=== EXTRAIT DU TEXTE ===

Avec Le Schpountz, en 1938, Pagnol offre à Fernandel l’un de ses rôles les plus jubilatoires. L’acteur est parfait dans les habits d’un benêt intégral qui se fait berner par des artistes parisiens au mépris facile. Le tout est tiré d’une histoire vraie qui s’est déroulée sur le tournage d’un précédent film de Pagnol, le magnifique Angèle, également au programme cet été.

Réalisé en 1934, Angèle est une nouvelle adaptation de Giono, en l’occurrence le roman Un de Baumugnes. Fernandel y tient le premier rôle, celui de Saturnin, un valet de ferme, aux côtés des formidables Henri Poupon et Jean Servais. Une fois encore, la magie de Pagnol opère pour raconter ce drame rural sur fond de fille « perdue » et de père intraitable.

=== DOCUMENTS SOURCES ===

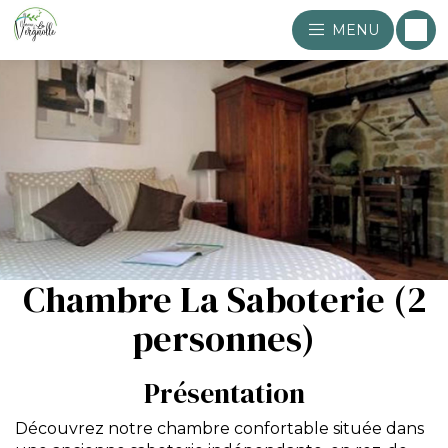
MENU
Chambre La Saboterie (2
personnes)
Présentation
Découvrez notre chambre confortable située dans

===

EXERCICES À FAIRE:
A: Dans les données recueillies, remplacez « confortable » par « lumineuse » et recopiez toutes ces lignes sans autre changement, en laissant de côté les images.
B: Prolongez le texte sur les films de Pagnol avec Fernandel en reprenant juste après sa dernière phrase.

CORRIGÉ PAR EXERCICE:
A:
MENU
Chambre La Saboterie (2
personnes)
Présentation
Découvrez notre chambre lumineuse située dans

B:
Dans La Femme du boulanger, chef-d’œuvre incontestable, Raimu incarne avec génie un cocu « dans le pétrin ». Pagnol réussit la prouesse de faire rire et sourire, sans jamais perdre de vue le tragique de la situation qu’il décrit. Dialogues ciselés, tirades devenues mythiques et distribution au niveau : rien ne manque.

Fanny, second volet de la trilogie marseillaise de Marcel Pagnol. D.R

La Fille du puisatier, en raison même de son année de tournage (1940) a des allures de film sinon maudit, du moins bricolé, contraint de coller à l’actualité mouvementée de cette période. Mais l’essentiel est ailleurs, dans un quatuor d’acteurs étincelants qui portent le film de bout en bout : Raimu, Fernandel, Josette Day et Charpin.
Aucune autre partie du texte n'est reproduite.